The scope of this piece of work determines that a brief overview is provided of the

topic of country house studies in Wales. Naturally, there are areas in which further study

could be directed, enhancing our understanding of how the houses of the gentry came to be.

There is considerable scope for further research into those regional agents of change which

appeared in the different areas of Wales. Shaun Evans suggests that, given the numerous

plasterwork fireplace designs at Mostyn hall and elsewhere, these designs were the ‘product

of a prolific workshop of plasterers who specialised in heraldic over-mantel and ceiling

mouldings from the late-sixteenth century through to the mid-seventeenth century.’17 Further

to this, this identifiable group of material culture, seemingly created by the same body of

craftsmen, is evidence of a guild system existing in north Wales. Research has shown many

gentry residences across north Wales presenting a regional mechanism allowing uchelwriaeth

to function. Firstly, an initiative to assemble and translate the body of poetry in the Welsh

language relating to the domestic architecture would shed much light on an understudied yet

utterly illuminating aspect of architectural history, uniquely to Wales. Secondly, further

research into building forms, such as the courtyard houses of north Wales or the gate houses

of northwest Wales, would provide an excellent base for establishing regional styles directly

linked to kinship groups.

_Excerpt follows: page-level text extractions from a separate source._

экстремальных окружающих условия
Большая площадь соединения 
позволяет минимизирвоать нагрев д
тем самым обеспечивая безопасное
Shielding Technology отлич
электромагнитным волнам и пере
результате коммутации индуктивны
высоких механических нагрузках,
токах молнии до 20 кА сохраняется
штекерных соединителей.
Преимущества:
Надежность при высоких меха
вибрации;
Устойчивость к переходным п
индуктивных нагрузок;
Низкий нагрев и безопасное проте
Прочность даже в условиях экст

Thirdly, the rise of architects and architectural practice could

potentially illustrate how gentry houses evolved with the aid of professional and later

regulated practitioners. 18 This transitional phase in the development of professional

architecture in Wales could be contrasted with the country houses built for the industrialists.

17 S. Evans, ‘To contynue in my bloud and name’: Reproducing the Mostyn Dynasty, c.1540-1692’, unpublished Aberystwyth University PhD Thesis (2013), p. 261. 18 Another area of potential research is to investigate the role that membership organisations such as the Freemasons had on the development of houses in Wales, and whether it was the rise of such groups that enabledthe social mobility of artisan craftsmen to the level of the provincial architect, through recommendation and patronage.